Here is where things got sticky. It seems that Ashcroft did not exactly impose the law. Nor did Bush issue the act as an executive order. As it happens, in October 2001 Senators Clinton, Kerry, Edwards, Lieberman, Kennedy and 93 of their colleagues resoundingly passed the act through the Senate and into the law books for Ashcroft to enforce. The final Senate count, in fact, was 98 to 1.

I also learned that the federal Courts, even the liberal ones, have in almost every case supported Ashcroft’s interpretation of the anti-terrorism policy he was enforcing. Were the courts also part of this fascist junta, I wondered?

One other detail confused me. From what I gleaned in my investigation, Nazis are “National Socialists,” big-government statists with a liking for eugenics, vegetarianism, leather, and the homoerotic trappings of Germany’s pagan past and a loathing for smoking, gun ownership, and people of faith, Christians as well as Jews

In checking Ashcroft’s senate record, however, I discovered that the American Conservative Union (ACU) had awarded him a 98% rating. The rating acknowledged Ashcroft’s consistent votes in support of small, decentralized government, gun rights, America’s Judaeo-Christian traditions, Israel, life in all its manifestations, and even big tobacco.

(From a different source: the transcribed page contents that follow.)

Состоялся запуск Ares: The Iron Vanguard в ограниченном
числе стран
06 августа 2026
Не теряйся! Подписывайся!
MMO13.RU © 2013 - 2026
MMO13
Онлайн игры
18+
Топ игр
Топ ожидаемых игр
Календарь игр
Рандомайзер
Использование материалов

Something wasn’t clicking here. In inquiring more deeply, I learned that his opponents had begun to label Ashcroft a “Nazi” even before September 11 th. The one scribe who had warned of another “ Dachau” wrote tellingly, “We tried to stop this religious fanatic fundamentalist from ever getting the job.” Walter Cronkite was only slightly more circumspect. “ What makes this administration's legal bloodthirstiness particularly alarming,” he writes in his denunciation of Ashcroft, “is the almost religious zeal that seems to drive it.” Even the composer of The Obnoxious Right Wing Nazi Pig Dog From Missouri penned his immortal lyrics before 9-11 due largely to Ashcroft’s unapologetic Christianity and the lyricist’s phobia about the same.

The celebrated logician Jesse Jackson helped me understand the progressive angst about a traditional Christian like Ashcroft. ”In South Africa, we call it apartheid,” warns Jackson. “In Nazi Germany, we'd call it fascism. Here in the United States, we call it conservatism.”

As I learned, Jackson was not the first person to yoke these two wildly dissimilar ideologies. As was often the case, the Soviets showed the way. When Nazi Germany turned on its Soviet ally in May 1941, American communists and fellow travelers shifted in a heartbeat from being anti-war to pro-war. From their perspective, those conservatives who continued to resist America’s entry into World War II (before Pearl Harbor) now had, of course, to be fascists. Through their influence in the media, the left made the so-called “brown smear” stick on a whole lot of innocent people. It worked so well they have continued to use it. John Ashcroft is merely its latest victim.

That’s a shame. No administration in world history has handled an internal threat of this magnitude with so much respect for civil liberties. No one has even come close. Hell, even Abraham Lincoln suspended habeas corpus during the Civil War.

The Patriot Act and its offshoots are far from perfect, but at least Ashcroft is using the laws he has been handed against real terrorists, not “paper” ones. He does not deserve such silly abuse, especially from folks in a state whose motto is “Show me.”